WHAT IS REQUIRED
Reproduce the text of the rows below word for word, starting at the line that contains "Os encaminhamentos ainda serão definidos, mas" and ending at the last line of the rows. Leave the pictures out of your answer.

EXERCISE INPUTS
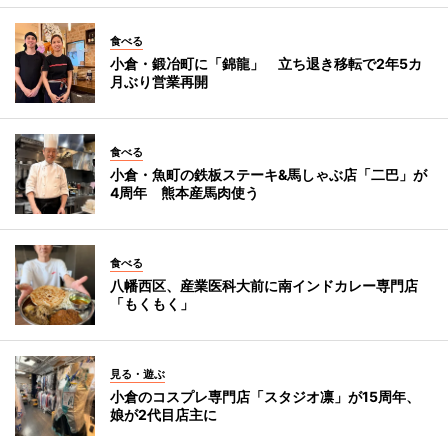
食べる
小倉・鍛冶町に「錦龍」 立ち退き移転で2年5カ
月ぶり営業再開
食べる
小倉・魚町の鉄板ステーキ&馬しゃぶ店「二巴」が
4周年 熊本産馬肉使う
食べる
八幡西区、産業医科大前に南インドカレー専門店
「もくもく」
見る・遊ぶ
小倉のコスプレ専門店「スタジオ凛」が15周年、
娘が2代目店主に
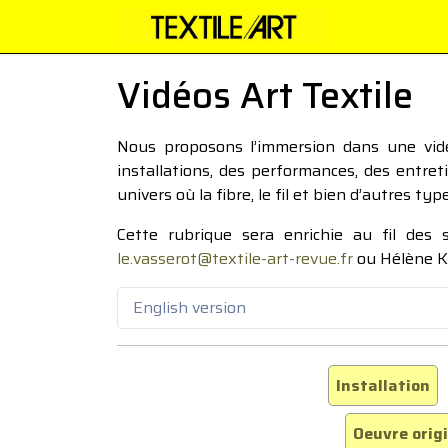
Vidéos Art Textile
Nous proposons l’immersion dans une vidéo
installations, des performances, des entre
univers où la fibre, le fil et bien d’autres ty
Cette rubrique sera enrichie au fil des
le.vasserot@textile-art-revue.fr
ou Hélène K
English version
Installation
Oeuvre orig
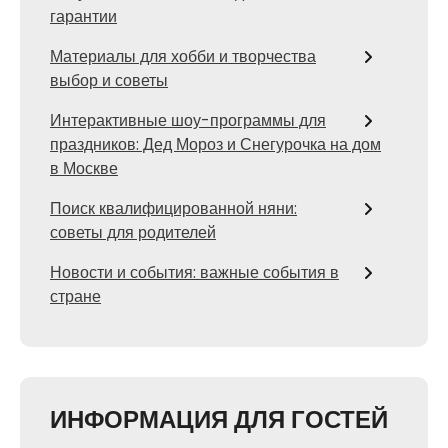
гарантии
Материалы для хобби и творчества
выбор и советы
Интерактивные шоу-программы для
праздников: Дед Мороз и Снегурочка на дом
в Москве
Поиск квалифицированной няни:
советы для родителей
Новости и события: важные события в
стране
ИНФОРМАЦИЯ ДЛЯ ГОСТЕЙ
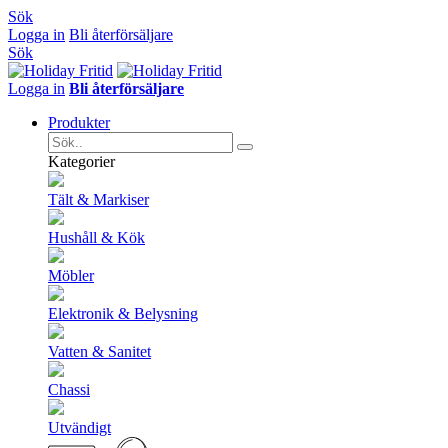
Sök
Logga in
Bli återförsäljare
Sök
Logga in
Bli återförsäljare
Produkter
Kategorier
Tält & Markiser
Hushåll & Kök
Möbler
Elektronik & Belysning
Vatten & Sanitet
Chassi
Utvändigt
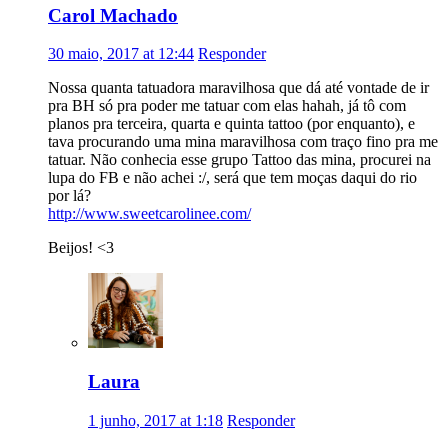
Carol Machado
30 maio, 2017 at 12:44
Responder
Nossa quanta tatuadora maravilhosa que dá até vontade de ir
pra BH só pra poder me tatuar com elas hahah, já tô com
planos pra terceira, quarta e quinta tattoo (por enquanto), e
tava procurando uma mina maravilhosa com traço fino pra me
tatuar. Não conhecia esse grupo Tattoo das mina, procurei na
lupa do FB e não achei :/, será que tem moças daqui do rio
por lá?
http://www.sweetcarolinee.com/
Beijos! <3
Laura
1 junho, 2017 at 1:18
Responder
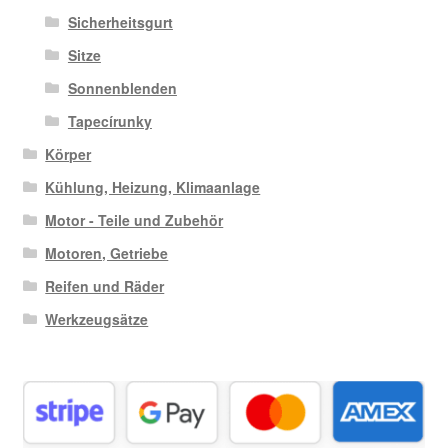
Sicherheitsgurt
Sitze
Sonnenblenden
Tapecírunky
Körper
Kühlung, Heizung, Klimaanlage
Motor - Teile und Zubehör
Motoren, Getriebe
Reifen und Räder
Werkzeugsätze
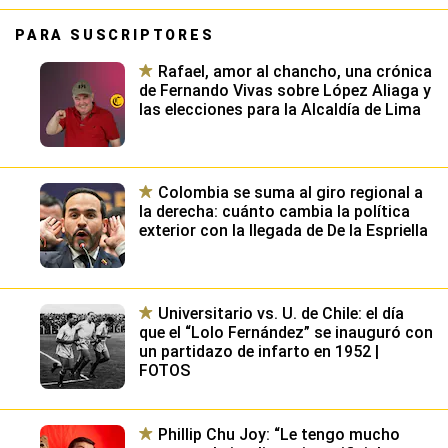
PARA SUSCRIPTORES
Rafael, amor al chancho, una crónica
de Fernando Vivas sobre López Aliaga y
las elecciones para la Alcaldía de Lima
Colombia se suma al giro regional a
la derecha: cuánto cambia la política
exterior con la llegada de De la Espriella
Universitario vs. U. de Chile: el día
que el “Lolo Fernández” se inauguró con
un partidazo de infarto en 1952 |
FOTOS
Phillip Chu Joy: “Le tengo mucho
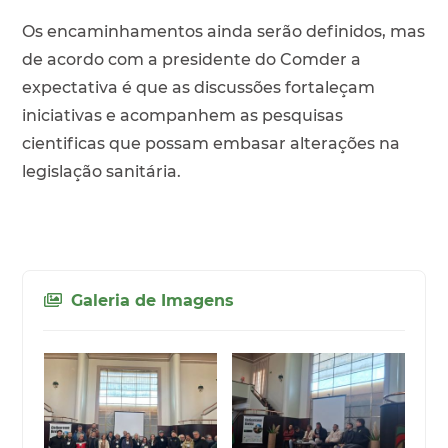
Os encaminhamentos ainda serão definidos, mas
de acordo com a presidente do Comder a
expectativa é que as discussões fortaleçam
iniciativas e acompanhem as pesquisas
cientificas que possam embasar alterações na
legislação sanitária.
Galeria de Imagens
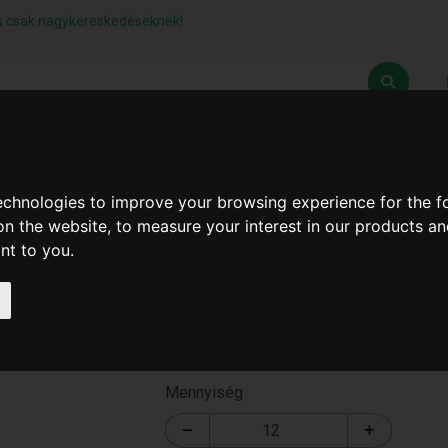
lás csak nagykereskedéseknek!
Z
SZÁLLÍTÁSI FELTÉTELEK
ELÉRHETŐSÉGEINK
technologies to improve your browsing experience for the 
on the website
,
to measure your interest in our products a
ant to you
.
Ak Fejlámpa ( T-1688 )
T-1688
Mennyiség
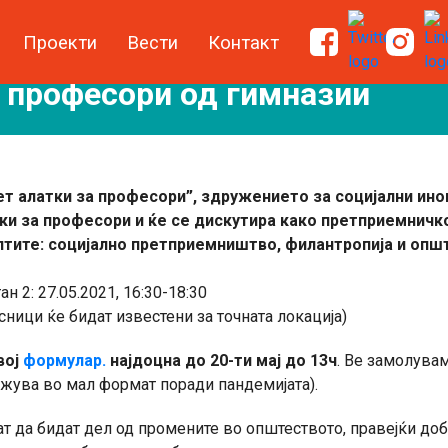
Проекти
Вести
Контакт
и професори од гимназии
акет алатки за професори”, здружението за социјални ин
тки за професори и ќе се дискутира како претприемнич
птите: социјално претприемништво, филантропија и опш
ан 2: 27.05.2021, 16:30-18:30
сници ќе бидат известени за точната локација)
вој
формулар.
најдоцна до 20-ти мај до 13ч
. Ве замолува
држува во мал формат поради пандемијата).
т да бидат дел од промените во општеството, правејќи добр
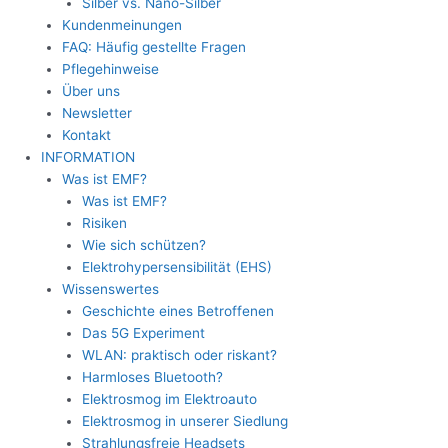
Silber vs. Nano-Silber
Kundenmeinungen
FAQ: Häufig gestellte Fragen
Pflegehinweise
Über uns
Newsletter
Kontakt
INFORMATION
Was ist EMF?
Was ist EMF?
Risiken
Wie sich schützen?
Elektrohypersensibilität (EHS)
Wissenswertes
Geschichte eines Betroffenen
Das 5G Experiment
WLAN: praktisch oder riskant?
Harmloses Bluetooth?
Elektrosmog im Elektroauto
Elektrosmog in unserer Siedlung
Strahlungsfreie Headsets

ANSWER SECTION
Os encaminhamentos ainda serão definidos, mas
de acordo com a presidente do Comder a
expectativa é que as discussões fortaleçam
iniciativas e acompanhem as pesquisas
cientificas que possam embasar alterações na
legislação sanitária.
Galeria de Imagens
lás csak nagykereskedéseknek!
Z
SZÁLLÍTÁSI FELTÉTELEK
ELÉRHETŐSÉGEINK
technologies to improve your browsing experience for the 
on the website
,
to measure your interest in our products a
ant to you
.
Ak Fejlámpa ( T-1688 )
T-1688
Mennyiség
Проекти
Вести
Контакт
и професори од гимназии
акет алатки за професори”, здружението за социјални ин
тки за професори и ќе се дискутира како претприемнич
птите: социјално претприемништво, филантропија и опш
ан 2: 27.05.2021, 16:30-18:30
сници ќе бидат известени за точната локација)
вој
формулар.
најдоцна до 20-ти мај до 13ч
. Ве замолува
држува во мал формат поради пандемијата).
т да бидат дел од промените во општеството, правејќи добр
Silber vs. Nano-Silber
Kundenmeinungen
FAQ: Häufig gestellte Fragen
Pflegehinweise
Über uns
Newsletter
Kontakt
INFORMATION
Was ist EMF?
Was ist EMF?
Risiken
Wie sich schützen?
Elektrohypersensibilität (EHS)
Wissenswertes
Geschichte eines Betroffenen
Das 5G Experiment
WLAN: praktisch oder riskant?
Harmloses Bluetooth?
Elektrosmog im Elektroauto
Elektrosmog in unserer Siedlung
Strahlungsfreie Headsets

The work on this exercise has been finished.